Algas, indispensables…

Posiblemente, las algas sean la primera forma de vida que se desarrolló en el seno de los océanos  y, por ello, contengan en sus más primitivas características todo el potencial, energía y vitalidad que se les atribuye.

Tradicionalmente, las algas han sido utilizadas en la alimentación de todo el mundo, no tanto por sus propiedades gastronómicas como medicinales; y aunque durante muchos años han estado olvidadas en las despensas de las cocinas occidentales (en comparación con las de tierras de Oriente), actualmente, y por fortuna, se está dando un resurgir de este nutritivo manjar.

Variedades como la nori, la wakame o la kombu son típicas de la dieta japonesa pero no debemos olvidar que, en nuestras costas gallegas, también disponemos de un amplio repertorio de algas propias del Atlántico, como el espagueti de mar, el musgo de Irlanda o el fucus.

Como nos ayudan…

Son numerosos los estudios que se han realizado para comprobar los beneficios de estos vegetales de mar (si queremos llamarlos así) sobre pueblos que se han estado alimentando de ellas durante años. De este modo, se ha podido corroborar su importancia sobre la esperanza y la calidad de vida de las personas. Aportan yodo al organismo, lo cual es indispensable para la correcta función tiroidea y para tratar el bocio, disolver  grasas y depósitos de mucus. Actúan sobre los procesos anímicos por la cantidad de hierro que poseen y fortalecen los huesos con su calcio. El zinc y el selenio refuerzan el sistema inmunitario. En general, previenen la acidosis, el

estreñimiento, la obesidad y la arteriosclerosis; y nos depuran,  gracias a su acido algínico, de sustancias tóxicas y desechos corporales, pues reducen la toxicidad de metales pesados como el cadmio, presentes en el tabaco de todo fumador,… entre otras muchas propiedades.
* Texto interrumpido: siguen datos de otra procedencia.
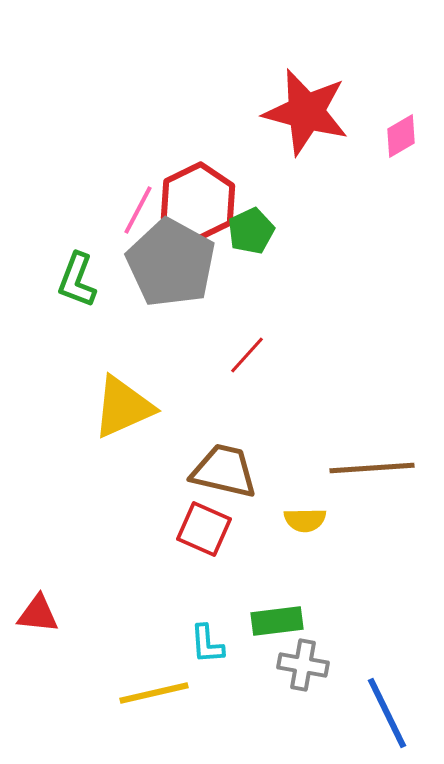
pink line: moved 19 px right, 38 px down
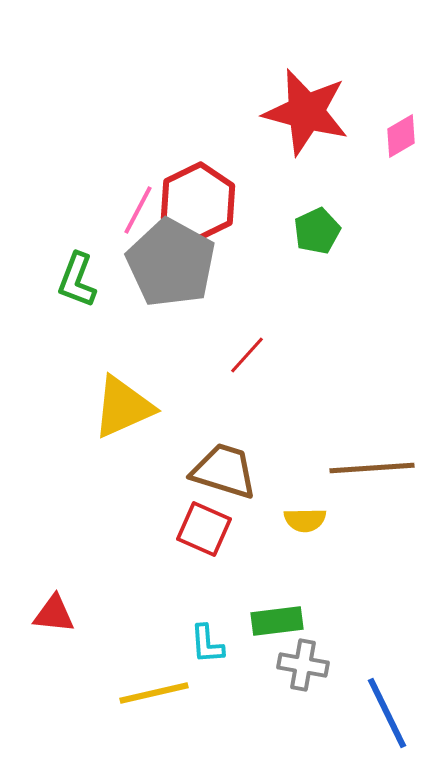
green pentagon: moved 66 px right
brown trapezoid: rotated 4 degrees clockwise
red triangle: moved 16 px right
Su uso puede ser tanto interno como externo, pues no debemos olvidar su importancia en tratamientos estéticos donde no solo se utilizan para limpiar y nutrir la piel, sino que también combaten el envejecimiento, favorecen la circulación, y reducen la celulitis y las estrías.

Además de todas estas ventajas son ricas en proteínas, valiosas porque contienen gran cantidad de aminoácidos esenciales, necesarios para nuestro organismo ya que este no puede producirlos, lo que las hace fácilmente digeribles. Por otro lado, son pobres en carbohidratos y azúcar, siendo por ello poco calóricas, tolerables para los diabéticos e imprescindibles en periodos de crecimiento, convalecencia, embarazo y dietas adelgazantes. Sus ácidos grasos son fundamentalmente poliinsaturados, ricas en omega 3, reducen el colesterol. Y también son precursoras de prostaglandinas, regulando el sistema inmunitario, la coagulación, la tensión arterial y los procesos inflamatorios.
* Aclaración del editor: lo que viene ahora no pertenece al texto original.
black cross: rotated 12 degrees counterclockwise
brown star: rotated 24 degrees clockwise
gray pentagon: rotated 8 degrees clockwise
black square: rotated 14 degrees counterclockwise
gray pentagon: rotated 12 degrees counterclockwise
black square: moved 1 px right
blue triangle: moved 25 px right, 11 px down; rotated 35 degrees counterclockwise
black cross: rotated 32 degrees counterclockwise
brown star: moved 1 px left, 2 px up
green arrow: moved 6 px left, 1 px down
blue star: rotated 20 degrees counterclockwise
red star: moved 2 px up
Entre las vitaminas que poseen, son ricas en vitamina C, antioxidante requerido en un gran número de reacciones metabólicas; vitamina E, gran antioxidante y antienvejecimiento; betacarotenos necesarios para la vista, la piel y todos los tejidos en general; y vitaminas del grupo B, especialmente en B12, escasa en las personas vegetarianas. Pero para gozar de todas ellas es mejor no cocerlas demasiado, bastará  con ponerlas en remojo simplemente. Entre sus minerales poseen calcio, hierro, sodio y magnesio. Se caracterizan por tener entre 10 y 20 veces más minerales que las verduras terrestres. Ellos las hacen alcalinizantes y desintoxicantes de la sangre. Y como oligoelementos, contienen yodo, zinc, silicio, cobalto, cromo y manganeso, imprescindibles para todas las funciones vitales.